On June 19 and 20 Swift Current RCMP Traffic Services officers pulled over a 30-year-old Strathmore, Alberta man just west of Kindersley for speeding.
During the routine traffic stop, officers became suspicious that Adam Turner may be transporting controlled substances. A subsequent search of the vehicle yielded 14.5 pounds of marijuana and six ounces of cocaine.
Note to wannabe drug traffickers: If you’re transporting illicit substances you might want to consider obeying traffic laws!
In honour of this week’s alleged dumb criminal, here is another edition of stupid criminals.
Poor choice of aliases
It’s a pretty standard tactic for a fugitive to give a false name to police in order to buy himself some time to escape. Two fugitives from California, Dustin Ilar and Daniel Mota, decided to do just that in Victoria, BC. The only problem was, these geniuses, both of whom were subject of arrest warrants used each other’s names. Surprise of surprises, Victoria police were somehow not fooled by the ruse.
Worst tattoo ever
Speaking of criminal masterminds attempting to elude detection with a false identity, Dylan Contreras of Twin Falls Idaho may take the cake.In April 2012, the then 19-year-old gave a false name to police.

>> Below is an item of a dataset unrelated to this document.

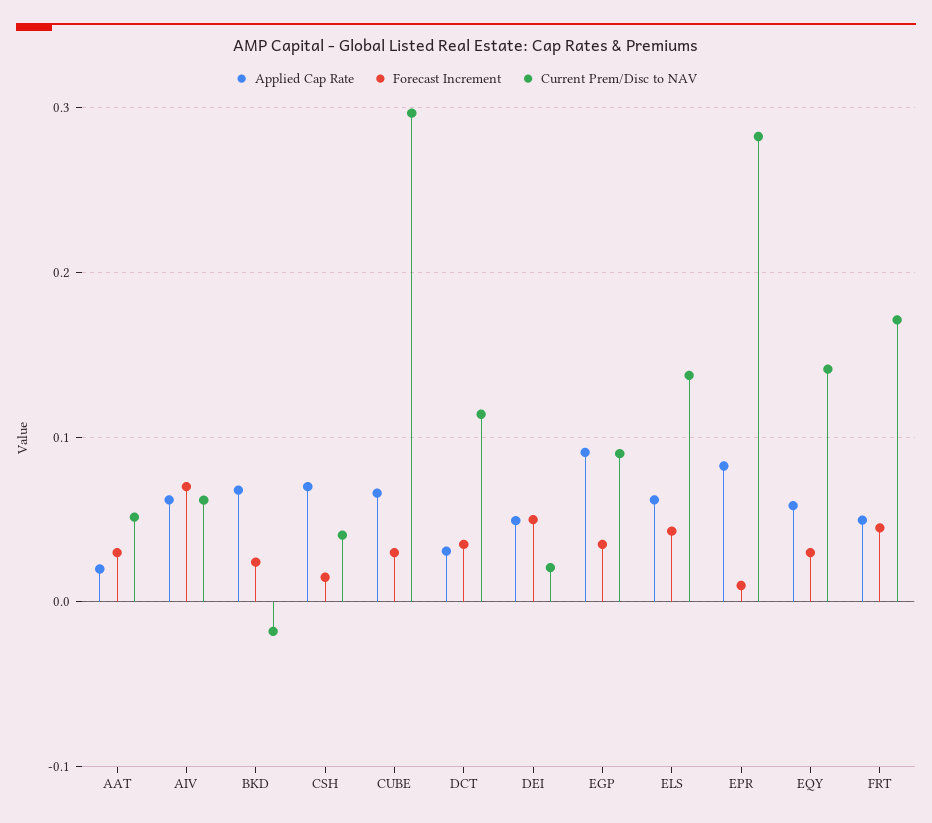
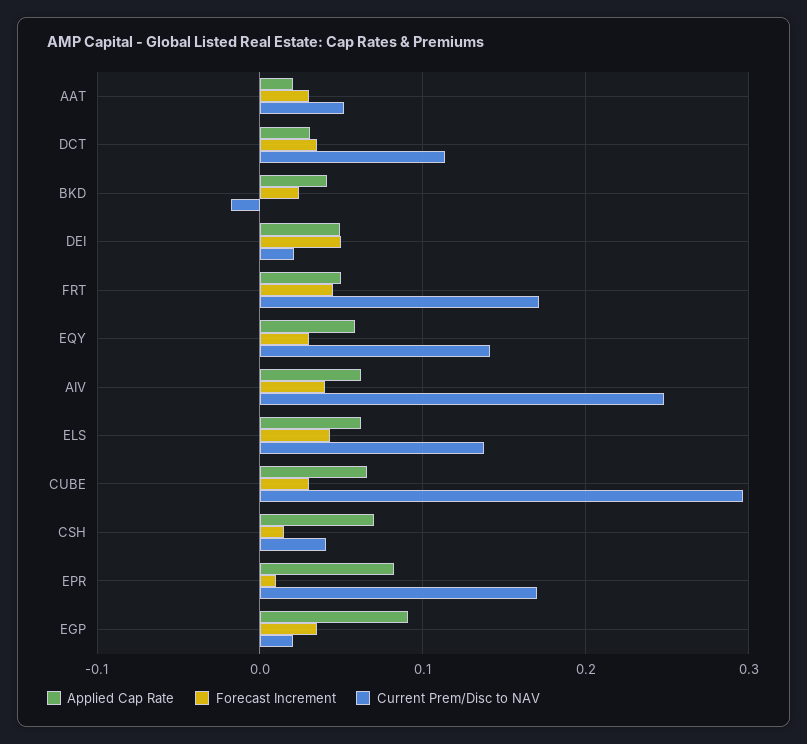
Forecast Increment, AIV: 0.07 -> 0.04
Current Prem/Disc to NAV, AIV: 0.06 -> 0.25
Applied Cap Rate, BKD: 0.07 -> 0.04
Current Prem/Disc to NAV, EGP: 0.09 -> 0.02
Current Prem/Disc to NAV, EPR: 0.28 -> 0.17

Perhaps he forgot that his real name was prominently tattooed on his forearm. No offence to Twin Falls police, but it didn’t take any refined investigatory skills to crack this case.
The Oscar doesn’t go to...
If you can’t fool authorities with a fake name, maybe a disguise might work. In October 2012 a 30-year-old Des Moines, Washington man came up with a foolproof plan to steal another man’s identity by donning a disguise. Joshua Pinney walked into a bank with bandages around his head and cheeks saying he’d just been in an accident. He produced a stolen Oregon identification and requested a new bank card. Apparently, Pinney doesn’t have much of a future in Hollywood makeup and special effects because bank employees immediately saw through his get up. When police pointed out he didn’t look anything like the man on the photo ID, Pinney said, “I know.”

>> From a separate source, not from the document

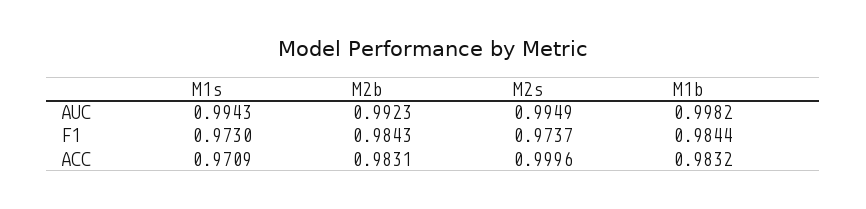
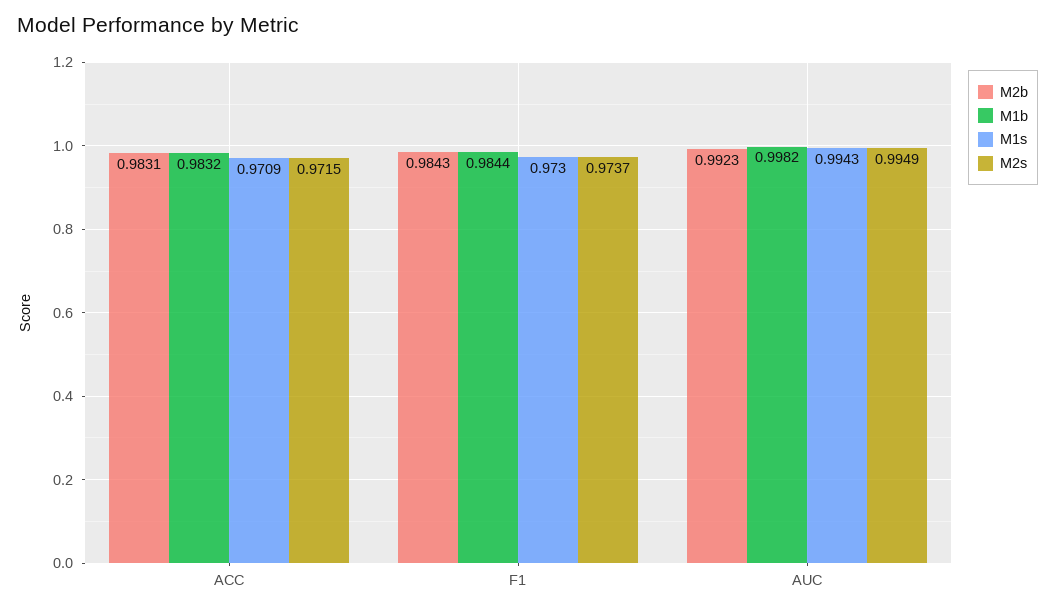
M2s, ACC: 0.9996 -> 0.9715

As plans go, it wasn’t the worst, but the execution didn’t go all that well for a would-be taxi robber in Florida. In November 2012, Terry Smith of Daytona Beach, Florida, successfully talked his way into the front seat of a cab, by claiming car sickness with the intention of robbing the driver. When the two men arrived at the destination, Smith attempted to grab the driver’s wallet and cell phone. He would have got away with it too, if not for a careless oversight. He left his own wallet in the car. The cabbie turned it over to police who arrested the man at his home for attempted robbery.

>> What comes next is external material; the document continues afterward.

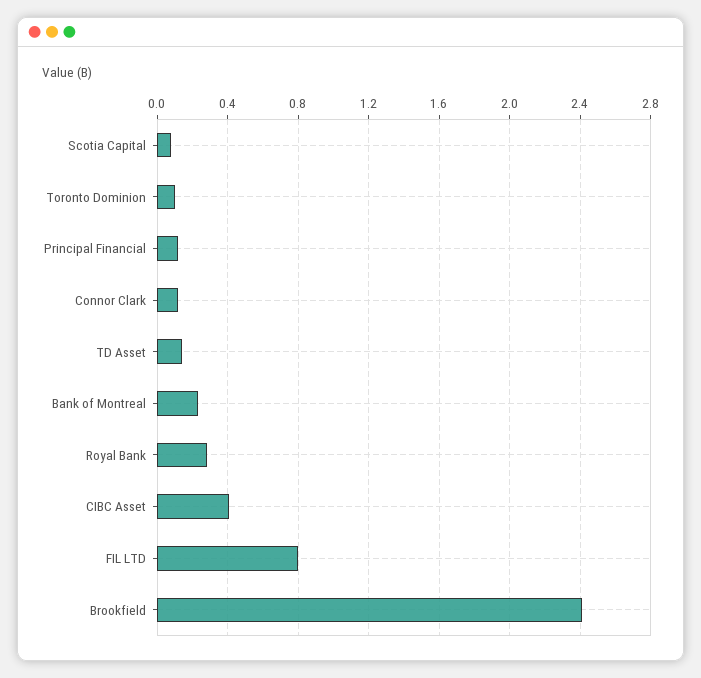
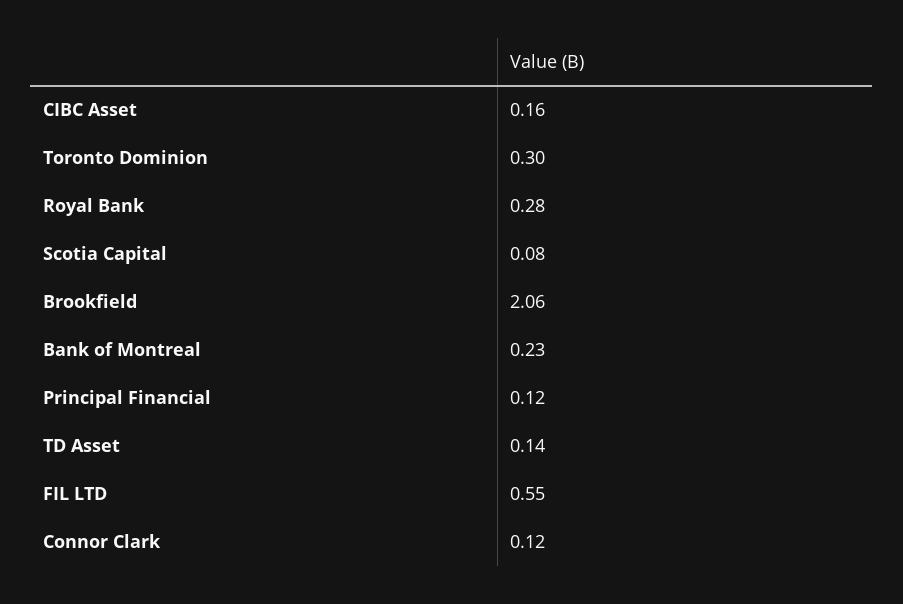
Toronto Dominion: 0.1 -> 0.3
CIBC Asset: 0.4 -> 0.16
FIL LTD: 0.8 -> 0.55
Brookfield: 2.4 -> 2.06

An alleged bank robber in Syracuse, New York was outraged that the teller at the bank he ripped off tried to rip him off. In October 2012, Arthur Brunbridge entered a bank and demanded $20,000. The teller initially refused, but relented handing over some cash. After leaving the bank, however, Bunbridge discovered the loot was light. He returned to the locked bank and starting banging on the door to get back in and collect the rest of the $20,000. Needless to say, Syracuse police were all over the suspect within seconds.
Marijuana grows best in a warm environment. Daniel Selmon, the cultivator of an Aurora, Illinois grow-op knew this so when forecasted frost threatened his crop, he came up with a, uh, rather unique solution. He lit a large bonfire to keep them warm.Of course, the sight of a bonfire burning at 3 a.m. attracted the attention of Aurora police, who upon investigating seized a number of plants that weighed in at 6.5 pounds, for felony possession and misdemeaner production charges.